_Exercise prompt_
Make an exact copy of all the records that follow, apart from the pictures.

Data shown: Begin

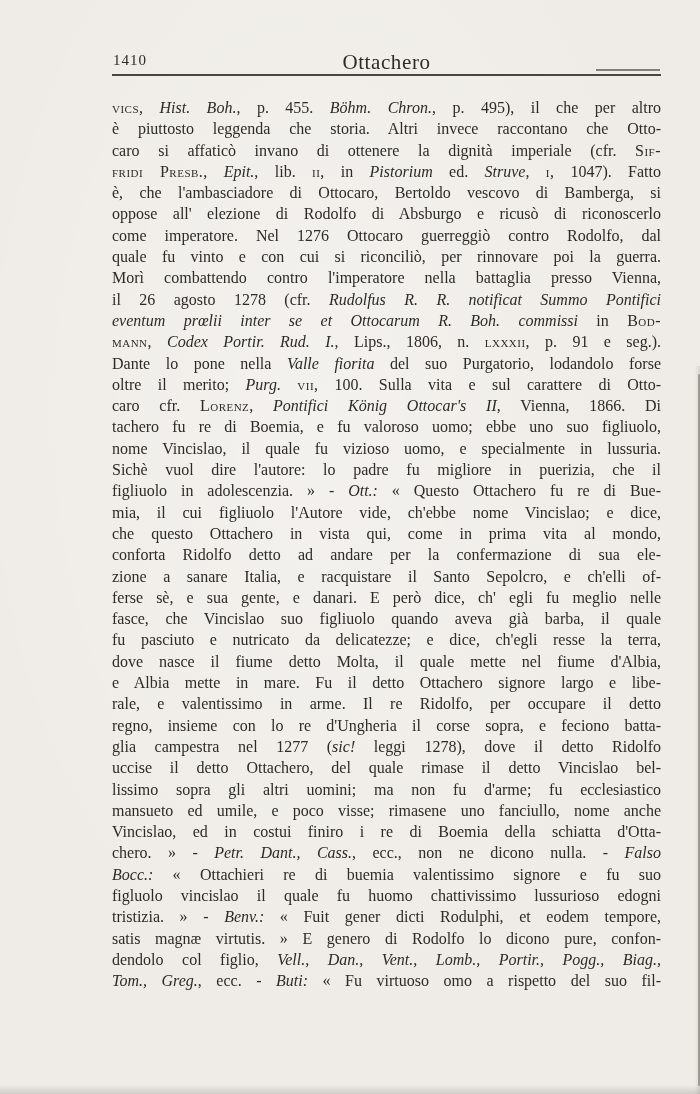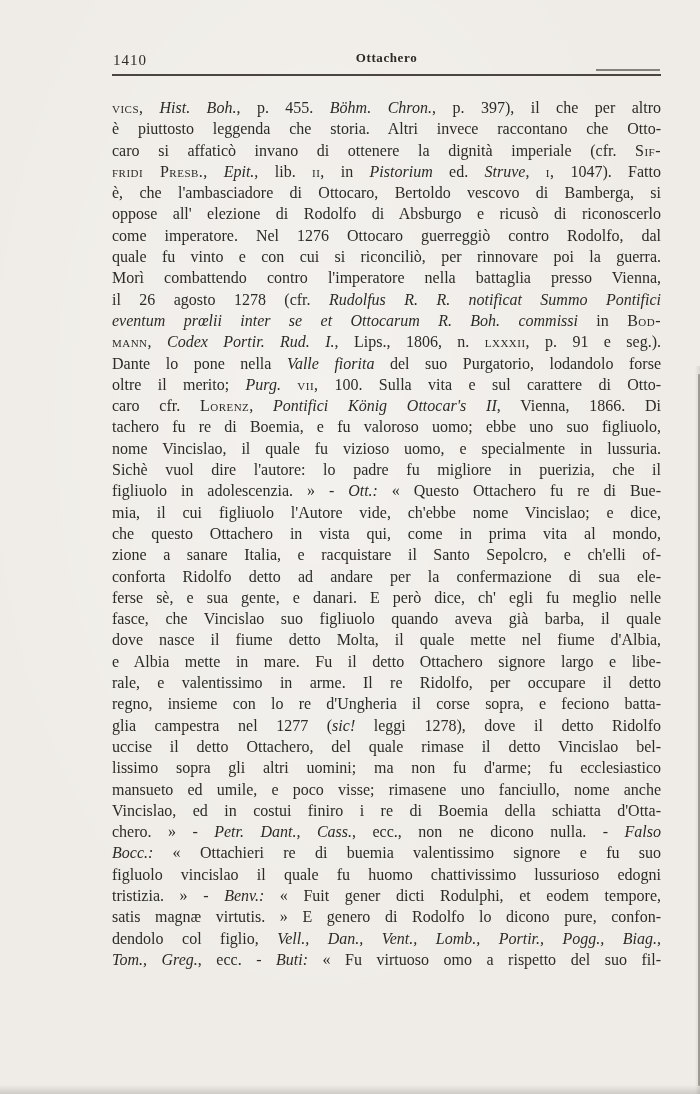--- a/index.html
+++ b/index.html
@@ -21,22 +21,22 @@
     top: 52px;
     font-size: 15px;
     letter-spacing: 1px;
   }
   .running-title {
     position: absolute;
     left: 112px;
     top: 50px;
     width: 549px;
     text-align: center;
-    font-weight: bold;
-    font-size: 13px;
+    font-weight: normal;
+    font-size: 21px;
     letter-spacing: 0.6px;
   }
   .rule {
     position: absolute;
     left: 112px;
     top: 74px;
     width: 549px;
     height: 2px;
     background: var(--rule, #4a463f);
   }
@@ -93,45 +93,46 @@
 </style>
 </head>
 <body>
 
 <div class="page">
   <span class="folio">1410</span>
   <span class="running-title">Ottachero</span>
   <div class="rule"></div>
   <div class="rule-artifact"></div>
   <main class="body-text">
-      <div class="line"><span class="s-sc">vics</span><span class="s-r">, </span><span class="s-i">Hist. Boh.</span><span class="s-r">, p. 455. </span><span class="s-i">Böhm. Chron.</span><span class="s-r">, p. 397), il che per altro</span></div>
+      <div class="line"><span class="s-sc">vics</span><span class="s-r">, </span><span class="s-i">Hist. Boh.</span><span class="s-r">, p. 455. </span><span class="s-i">Böhm. Chron.</span><span class="s-r">, p. 495), il che per altro</span></div>
       <div class="line"><span class="s-r">è piuttosto leggenda che storia. Altri invece raccontano che Otto-</span></div>
       <div class="line"><span class="s-r">caro si affaticò invano di ottenere la dignità imperiale (cfr. </span><span class="s-sc">Sif-</span></div>
       <div class="line"><span class="s-sc">fridi Presb.</span><span class="s-r">, </span><span class="s-i">Epit.</span><span class="s-r">, lib. </span><span class="s-sc">ii</span><span class="s-r">, in </span><span class="s-i">Pistorium</span><span class="s-r"> ed. </span><span class="s-i">Struve</span><span class="s-r">, </span><span class="s-sc">i</span><span class="s-r">, 1047). Fatto</span></div>
       <div class="line"><span class="s-r">è, che l'ambasciadore di Ottocaro, Bertoldo vescovo di Bamberga, si</span></div>
       <div class="line"><span class="s-r">oppose all' elezione di Rodolfo di Absburgo e ricusò di riconoscerlo</span></div>
       <div class="line"><span class="s-r">come imperatore. Nel 1276 Ottocaro guerreggiò contro Rodolfo, dal</span></div>
       <div class="line"><span class="s-r">quale fu vinto e con cui si riconciliò, per rinnovare poi la guerra.</span></div>
       <div class="line"><span class="s-r">Morì combattendo contro l'imperatore nella battaglia presso Vienna,</span></div>
       <div class="line"><span class="s-r">il 26 agosto 1278 (cfr. </span><span class="s-i">Rudolfus R. R. notificat Summo Pontifici</span></div>
       <div class="line"><span class="s-i">eventum prœlii inter se et Ottocarum R. Boh. commissi</span><span class="s-r"> in </span><span class="s-sc">Bod-</span></div>
       <div class="line"><span class="s-sc">mann</span><span class="s-r">, </span><span class="s-i">Codex Portir. Rud. I.</span><span class="s-r">, Lips., 1806, n. </span><span class="s-sc">lxxxii</span><span class="s-r">, p. 91 e seg.).</span></div>
       <div class="line"><span class="s-r">Dante lo pone nella </span><span class="s-i">Valle fiorita</span><span class="s-r"> del suo Purgatorio, lodandolo forse</span></div>
       <div class="line"><span class="s-r">oltre il merito; </span><span class="s-i">Purg.</span><span class="s-r"> </span><span class="s-sc">vii</span><span class="s-r">, 100. Sulla vita e sul carattere di Otto-</span></div>
       <div class="line"><span class="s-r">caro cfr. </span><span class="s-sc">Lorenz</span><span class="s-r">, </span><span class="s-i">Pontifici König Ottocar's II</span><span class="s-r">, Vienna, 1866. Di</span></div>
       <div class="line"><span class="s-r">tachero fu re di Boemia, e fu valoroso uomo; ebbe uno suo figliuolo,</span></div>
       <div class="line"><span class="s-r">nome Vincislao, il quale fu vizioso uomo, e specialmente in lussuria.</span></div>
       <div class="line"><span class="s-r">Sichè vuol dire l'autore: lo padre fu migliore in puerizia, che il</span></div>
       <div class="line"><span class="s-r">figliuolo in adolescenzia. » - </span><span class="s-i">Ott.:</span><span class="s-r"> « Questo Ottachero fu re di Bue-</span></div>
       <div class="line"><span class="s-r">mia, il cui figliuolo l'Autore vide, ch'ebbe nome Vincislao; e dice,</span></div>
       <div class="line"><span class="s-r">che questo Ottachero in vista qui, come in prima vita al mondo,</span></div>
+      <div class="line"><span class="s-r">conforta Ridolfo detto ad andare per la confermazione di sua ele-</span></div>
       <div class="line"><span class="s-r">zione a sanare Italia, e racquistare il Santo Sepolcro, e ch'elli of-</span></div>
-      <div class="line"><span class="s-r">conforta Ridolfo detto ad andare per la confermazione di sua ele-</span></div>
       <div class="line"><span class="s-r">ferse sè, e sua gente, e danari. E però dice, ch' egli fu meglio nelle</span></div>
       <div class="line"><span class="s-r">fasce, che Vincislao suo figliuolo quando aveva già barba, il quale</span></div>
+      <div class="line"><span class="s-r">fu pasciuto e nutricato da delicatezze; e dice, ch'egli resse la terra,</span></div>
       <div class="line"><span class="s-r">dove nasce il fiume detto Molta, il quale mette nel fiume d'Albia,</span></div>
       <div class="line"><span class="s-r">e Albia mette in mare. Fu il detto Ottachero signore largo e libe-</span></div>
       <div class="line"><span class="s-r">rale, e valentissimo in arme. Il re Ridolfo, per occupare il detto</span></div>
       <div class="line"><span class="s-r">regno, insieme con lo re d'Ungheria il corse sopra, e feciono batta-</span></div>
       <div class="line"><span class="s-r">glia campestra nel 1277 (</span><span class="s-i">sic!</span><span class="s-r"> leggi 1278), dove il detto Ridolfo</span></div>
       <div class="line"><span class="s-r">uccise il detto Ottachero, del quale rimase il detto Vincislao bel-</span></div>
       <div class="line"><span class="s-r">lissimo sopra gli altri uomini; ma non fu d'arme; fu ecclesiastico</span></div>
       <div class="line"><span class="s-r">mansueto ed umile, e poco visse; rimasene uno fanciullo, nome anche</span></div>
       <div class="line"><span class="s-r">Vincislao, ed in costui finiro i re di Boemia della schiatta d'Otta-</span></div>
       <div class="line"><span class="s-r">chero. » - </span><span class="s-i">Petr. Dant., Cass.</span><span class="s-r">, ecc., non ne dicono nulla. - </span><span class="s-i">Falso</span></div>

Data shown: End

_Task solution_
--- a/index.html
+++ b/index.html
@@ -21,22 +21,22 @@
     top: 52px;
     font-size: 15px;
     letter-spacing: 1px;
   }
   .running-title {
     position: absolute;
     left: 112px;
     top: 50px;
     width: 549px;
     text-align: center;
-    font-weight: bold;
-    font-size: 13px;
+    font-weight: normal;
+    font-size: 21px;
     letter-spacing: 0.6px;
   }
   .rule {
     position: absolute;
     left: 112px;
     top: 74px;
     width: 549px;
     height: 2px;
     background: var(--rule, #4a463f);
   }
@@ -93,45 +93,46 @@
 </style>
 </head>
 <body>
 
 <div class="page">
   <span class="folio">1410</span>
   <span class="running-title">Ottachero</span>
   <div class="rule"></div>
   <div class="rule-artifact"></div>
   <main class="body-text">
-      <div class="line"><span class="s-sc">vics</span><span class="s-r">, </span><span class="s-i">Hist. Boh.</span><span class="s-r">, p. 455. </span><span class="s-i">Böhm. Chron.</span><span class="s-r">, p. 397), il che per altro</span></div>
+      <div class="line"><span class="s-sc">vics</span><span class="s-r">, </span><span class="s-i">Hist. Boh.</span><span class="s-r">, p. 455. </span><span class="s-i">Böhm. Chron.</span><span class="s-r">, p. 495), il che per altro</span></div>
       <div class="line"><span class="s-r">è piuttosto leggenda che storia. Altri invece raccontano che Otto-</span></div>
       <div class="line"><span class="s-r">caro si affaticò invano di ottenere la dignità imperiale (cfr. </span><span class="s-sc">Sif-</span></div>
       <div class="line"><span class="s-sc">fridi Presb.</span><span class="s-r">, </span><span class="s-i">Epit.</span><span class="s-r">, lib. </span><span class="s-sc">ii</span><span class="s-r">, in </span><span class="s-i">Pistorium</span><span class="s-r"> ed. </span><span class="s-i">Struve</span><span class="s-r">, </span><span class="s-sc">i</span><span class="s-r">, 1047). Fatto</span></div>
       <div class="line"><span class="s-r">è, che l'ambasciadore di Ottocaro, Bertoldo vescovo di Bamberga, si</span></div>
       <div class="line"><span class="s-r">oppose all' elezione di Rodolfo di Absburgo e ricusò di riconoscerlo</span></div>
       <div class="line"><span class="s-r">come imperatore. Nel 1276 Ottocaro guerreggiò contro Rodolfo, dal</span></div>
       <div class="line"><span class="s-r">quale fu vinto e con cui si riconciliò, per rinnovare poi la guerra.</span></div>
       <div class="line"><span class="s-r">Morì combattendo contro l'imperatore nella battaglia presso Vienna,</span></div>
       <div class="line"><span class="s-r">il 26 agosto 1278 (cfr. </span><span class="s-i">Rudolfus R. R. notificat Summo Pontifici</span></div>
       <div class="line"><span class="s-i">eventum prœlii inter se et Ottocarum R. Boh. commissi</span><span class="s-r"> in </span><span class="s-sc">Bod-</span></div>
       <div class="line"><span class="s-sc">mann</span><span class="s-r">, </span><span class="s-i">Codex Portir. Rud. I.</span><span class="s-r">, Lips., 1806, n. </span><span class="s-sc">lxxxii</span><span class="s-r">, p. 91 e seg.).</span></div>
       <div class="line"><span class="s-r">Dante lo pone nella </span><span class="s-i">Valle fiorita</span><span class="s-r"> del suo Purgatorio, lodandolo forse</span></div>
       <div class="line"><span class="s-r">oltre il merito; </span><span class="s-i">Purg.</span><span class="s-r"> </span><span class="s-sc">vii</span><span class="s-r">, 100. Sulla vita e sul carattere di Otto-</span></div>
       <div class="line"><span class="s-r">caro cfr. </span><span class="s-sc">Lorenz</span><span class="s-r">, </span><span class="s-i">Pontifici König Ottocar's II</span><span class="s-r">, Vienna, 1866. Di</span></div>
       <div class="line"><span class="s-r">tachero fu re di Boemia, e fu valoroso uomo; ebbe uno suo figliuolo,</span></div>
       <div class="line"><span class="s-r">nome Vincislao, il quale fu vizioso uomo, e specialmente in lussuria.</span></div>
       <div class="line"><span class="s-r">Sichè vuol dire l'autore: lo padre fu migliore in puerizia, che il</span></div>
       <div class="line"><span class="s-r">figliuolo in adolescenzia. » - </span><span class="s-i">Ott.:</span><span class="s-r"> « Questo Ottachero fu re di Bue-</span></div>
       <div class="line"><span class="s-r">mia, il cui figliuolo l'Autore vide, ch'ebbe nome Vincislao; e dice,</span></div>
       <div class="line"><span class="s-r">che questo Ottachero in vista qui, come in prima vita al mondo,</span></div>
+      <div class="line"><span class="s-r">conforta Ridolfo detto ad andare per la confermazione di sua ele-</span></div>
       <div class="line"><span class="s-r">zione a sanare Italia, e racquistare il Santo Sepolcro, e ch'elli of-</span></div>
-      <div class="line"><span class="s-r">conforta Ridolfo detto ad andare per la confermazione di sua ele-</span></div>
       <div class="line"><span class="s-r">ferse sè, e sua gente, e danari. E però dice, ch' egli fu meglio nelle</span></div>
       <div class="line"><span class="s-r">fasce, che Vincislao suo figliuolo quando aveva già barba, il quale</span></div>
+      <div class="line"><span class="s-r">fu pasciuto e nutricato da delicatezze; e dice, ch'egli resse la terra,</span></div>
       <div class="line"><span class="s-r">dove nasce il fiume detto Molta, il quale mette nel fiume d'Albia,</span></div>
       <div class="line"><span class="s-r">e Albia mette in mare. Fu il detto Ottachero signore largo e libe-</span></div>
       <div class="line"><span class="s-r">rale, e valentissimo in arme. Il re Ridolfo, per occupare il detto</span></div>
       <div class="line"><span class="s-r">regno, insieme con lo re d'Ungheria il corse sopra, e feciono batta-</span></div>
       <div class="line"><span class="s-r">glia campestra nel 1277 (</span><span class="s-i">sic!</span><span class="s-r"> leggi 1278), dove il detto Ridolfo</span></div>
       <div class="line"><span class="s-r">uccise il detto Ottachero, del quale rimase il detto Vincislao bel-</span></div>
       <div class="line"><span class="s-r">lissimo sopra gli altri uomini; ma non fu d'arme; fu ecclesiastico</span></div>
       <div class="line"><span class="s-r">mansueto ed umile, e poco visse; rimasene uno fanciullo, nome anche</span></div>
       <div class="line"><span class="s-r">Vincislao, ed in costui finiro i re di Boemia della schiatta d'Otta-</span></div>
       <div class="line"><span class="s-r">chero. » - </span><span class="s-i">Petr. Dant., Cass.</span><span class="s-r">, ecc., non ne dicono nulla. - </span><span class="s-i">Falso</span></div>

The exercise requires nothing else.